» TASK BRIEF
Every line of the listing below should be written out exactly.

» DATA FOR REVIEW
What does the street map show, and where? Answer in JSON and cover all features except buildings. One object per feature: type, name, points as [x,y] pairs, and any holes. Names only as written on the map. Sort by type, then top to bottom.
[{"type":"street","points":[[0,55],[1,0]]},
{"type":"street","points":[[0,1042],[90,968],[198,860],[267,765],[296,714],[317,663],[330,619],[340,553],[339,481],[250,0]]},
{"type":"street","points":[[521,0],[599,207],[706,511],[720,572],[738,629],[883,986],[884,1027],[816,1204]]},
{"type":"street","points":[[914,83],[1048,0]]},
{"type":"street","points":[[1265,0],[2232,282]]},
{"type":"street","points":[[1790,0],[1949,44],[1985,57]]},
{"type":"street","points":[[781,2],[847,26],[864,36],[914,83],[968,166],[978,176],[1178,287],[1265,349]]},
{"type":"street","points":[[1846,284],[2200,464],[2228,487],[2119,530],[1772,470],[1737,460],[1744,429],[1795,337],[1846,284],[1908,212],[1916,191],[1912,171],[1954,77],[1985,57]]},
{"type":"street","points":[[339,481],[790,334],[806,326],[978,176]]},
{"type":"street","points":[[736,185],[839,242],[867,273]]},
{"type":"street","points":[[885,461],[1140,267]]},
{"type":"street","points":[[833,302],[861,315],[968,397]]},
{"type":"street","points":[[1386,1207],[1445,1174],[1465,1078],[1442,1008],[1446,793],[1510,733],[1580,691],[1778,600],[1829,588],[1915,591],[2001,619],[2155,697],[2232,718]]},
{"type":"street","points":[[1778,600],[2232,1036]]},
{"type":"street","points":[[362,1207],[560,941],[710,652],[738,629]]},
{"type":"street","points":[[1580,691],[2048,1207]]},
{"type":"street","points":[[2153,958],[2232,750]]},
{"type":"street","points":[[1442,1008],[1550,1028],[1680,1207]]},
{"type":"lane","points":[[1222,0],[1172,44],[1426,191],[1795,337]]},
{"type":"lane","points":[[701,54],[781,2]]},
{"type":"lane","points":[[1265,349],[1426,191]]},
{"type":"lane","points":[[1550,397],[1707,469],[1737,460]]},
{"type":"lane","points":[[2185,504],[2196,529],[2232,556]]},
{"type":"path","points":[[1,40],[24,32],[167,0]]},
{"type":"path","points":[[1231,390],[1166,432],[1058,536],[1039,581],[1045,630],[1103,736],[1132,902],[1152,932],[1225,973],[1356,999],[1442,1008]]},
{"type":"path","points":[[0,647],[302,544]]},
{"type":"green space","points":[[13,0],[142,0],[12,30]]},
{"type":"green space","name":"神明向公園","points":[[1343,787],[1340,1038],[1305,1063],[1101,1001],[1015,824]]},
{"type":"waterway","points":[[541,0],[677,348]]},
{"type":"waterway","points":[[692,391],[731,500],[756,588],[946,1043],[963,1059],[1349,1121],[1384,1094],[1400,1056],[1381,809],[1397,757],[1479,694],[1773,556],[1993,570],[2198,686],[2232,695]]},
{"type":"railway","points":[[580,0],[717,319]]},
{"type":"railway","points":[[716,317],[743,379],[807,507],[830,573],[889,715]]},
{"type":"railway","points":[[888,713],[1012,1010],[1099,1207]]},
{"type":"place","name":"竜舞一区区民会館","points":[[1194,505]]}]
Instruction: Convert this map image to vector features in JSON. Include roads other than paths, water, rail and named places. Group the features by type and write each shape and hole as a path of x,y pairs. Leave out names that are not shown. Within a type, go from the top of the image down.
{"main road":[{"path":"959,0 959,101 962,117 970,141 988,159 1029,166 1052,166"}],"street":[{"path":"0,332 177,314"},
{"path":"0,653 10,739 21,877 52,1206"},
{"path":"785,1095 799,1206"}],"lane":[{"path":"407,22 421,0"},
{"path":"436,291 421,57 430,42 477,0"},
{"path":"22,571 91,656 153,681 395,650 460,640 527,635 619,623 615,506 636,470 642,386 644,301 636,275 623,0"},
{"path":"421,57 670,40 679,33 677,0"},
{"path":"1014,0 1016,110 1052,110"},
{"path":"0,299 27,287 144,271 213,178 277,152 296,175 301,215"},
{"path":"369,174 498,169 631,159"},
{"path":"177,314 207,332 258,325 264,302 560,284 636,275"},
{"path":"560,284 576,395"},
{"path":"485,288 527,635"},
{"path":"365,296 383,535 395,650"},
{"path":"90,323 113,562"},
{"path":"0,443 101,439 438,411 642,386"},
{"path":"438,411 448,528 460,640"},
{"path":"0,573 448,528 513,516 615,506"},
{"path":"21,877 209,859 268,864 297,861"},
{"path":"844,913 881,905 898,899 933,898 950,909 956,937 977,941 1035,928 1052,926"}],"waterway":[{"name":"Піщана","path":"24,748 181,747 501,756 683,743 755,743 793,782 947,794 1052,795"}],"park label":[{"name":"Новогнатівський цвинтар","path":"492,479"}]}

» WORKED SOLUTION
What does the street map show, and where? Answer in JSON and cover all features except buildings. One object per feature: type, name, points as [x,y] pairs, and any holes. Names only as written on the map. Sort by type, then top to bottom.
[{"type":"street","points":[[0,55],[1,0]]},
{"type":"street","points":[[0,1042],[90,968],[198,860],[267,765],[296,714],[317,663],[330,619],[340,553],[339,481],[250,0]]},
{"type":"street","points":[[521,0],[599,207],[706,511],[720,572],[738,629],[883,986],[884,1027],[816,1204]]},
{"type":"street","points":[[914,83],[1048,0]]},
{"type":"street","points":[[1265,0],[2232,282]]},
{"type":"street","points":[[1790,0],[1949,44],[1985,57]]},
{"type":"street","points":[[781,2],[847,26],[864,36],[914,83],[968,166],[978,176],[1178,287],[1265,349]]},
{"type":"street","points":[[1846,284],[2200,464],[2228,487],[2119,530],[1772,470],[1737,460],[1744,429],[1795,337],[1846,284],[1908,212],[1916,191],[1912,171],[1954,77],[1985,57]]},
{"type":"street","points":[[339,481],[790,334],[806,326],[978,176]]},
{"type":"street","points":[[736,185],[839,242],[867,273]]},
{"type":"street","points":[[885,461],[1140,267]]},
{"type":"street","points":[[833,302],[861,315],[968,397]]},
{"type":"street","points":[[1386,1207],[1445,1174],[1465,1078],[1442,1008],[1446,793],[1510,733],[1580,691],[1778,600],[1829,588],[1915,591],[2001,619],[2155,697],[2232,718]]},
{"type":"street","points":[[1778,600],[2232,1036]]},
{"type":"street","points":[[362,1207],[560,941],[710,652],[738,629]]},
{"type":"street","points":[[1580,691],[2048,1207]]},
{"type":"street","points":[[2153,958],[2232,750]]},
{"type":"street","points":[[1442,1008],[1550,1028],[1680,1207]]},
{"type":"lane","points":[[1222,0],[1172,44],[1426,191],[1795,337]]},
{"type":"lane","points":[[701,54],[781,2]]},
{"type":"lane","points":[[1265,349],[1426,191]]},
{"type":"lane","points":[[1550,397],[1707,469],[1737,460]]},
{"type":"lane","points":[[2185,504],[2196,529],[2232,556]]},
{"type":"path","points":[[1,40],[24,32],[167,0]]},
{"type":"path","points":[[1231,390],[1166,432],[1058,536],[1039,581],[1045,630],[1103,736],[1132,902],[1152,932],[1225,973],[1356,999],[1442,1008]]},
{"type":"path","points":[[0,647],[302,544]]},
{"type":"green space","points":[[13,0],[142,0],[12,30]]},
{"type":"green space","name":"神明向公園","points":[[1343,787],[1340,1038],[1305,1063],[1101,1001],[1015,824]]},
{"type":"waterway","points":[[541,0],[677,348]]},
{"type":"waterway","points":[[692,391],[731,500],[756,588],[946,1043],[963,1059],[1349,1121],[1384,1094],[1400,1056],[1381,809],[1397,757],[1479,694],[1773,556],[1993,570],[2198,686],[2232,695]]},
{"type":"railway","points":[[580,0],[717,319]]},
{"type":"railway","points":[[716,317],[743,379],[807,507],[830,573],[889,715]]},
{"type":"railway","points":[[888,713],[1012,1010],[1099,1207]]},
{"type":"place","name":"竜舞一区区民会館","points":[[1194,505]]}]
Instruction: Convert this map image to vector features in JSON. Include roads other than paths, water, rail and named places. Group the features by type and write each shape and hole as a path of x,y pairs. Leave out names that are not shown. Within a type, go from the top of the image down.
{"main road":[{"path":"959,0 959,101 962,117 970,141 988,159 1029,166 1052,166"}],"street":[{"path":"0,332 177,314"},
{"path":"0,653 10,739 21,877 52,1206"},
{"path":"785,1095 799,1206"}],"lane":[{"path":"407,22 421,0"},
{"path":"436,291 421,57 430,42 477,0"},
{"path":"22,571 91,656 153,681 395,650 460,640 527,635 619,623 615,506 636,470 642,386 644,301 636,275 623,0"},
{"path":"421,57 670,40 679,33 677,0"},
{"path":"1014,0 1016,110 1052,110"},
{"path":"0,299 27,287 144,271 213,178 277,152 296,175 301,215"},
{"path":"369,174 498,169 631,159"},
{"path":"177,314 207,332 258,325 264,302 560,284 636,275"},
{"path":"560,284 576,395"},
{"path":"485,288 527,635"},
{"path":"365,296 383,535 395,650"},
{"path":"90,323 113,562"},
{"path":"0,443 101,439 438,411 642,386"},
{"path":"438,411 448,528 460,640"},
{"path":"0,573 448,528 513,516 615,506"},
{"path":"21,877 209,859 268,864 297,861"},
{"path":"844,913 881,905 898,899 933,898 950,909 956,937 977,941 1035,928 1052,926"}],"waterway":[{"name":"Піщана","path":"24,748 181,747 501,756 683,743 755,743 793,782 947,794 1052,795"}],"park label":[{"name":"Новогнатівський цвинтар","path":"492,479"}]}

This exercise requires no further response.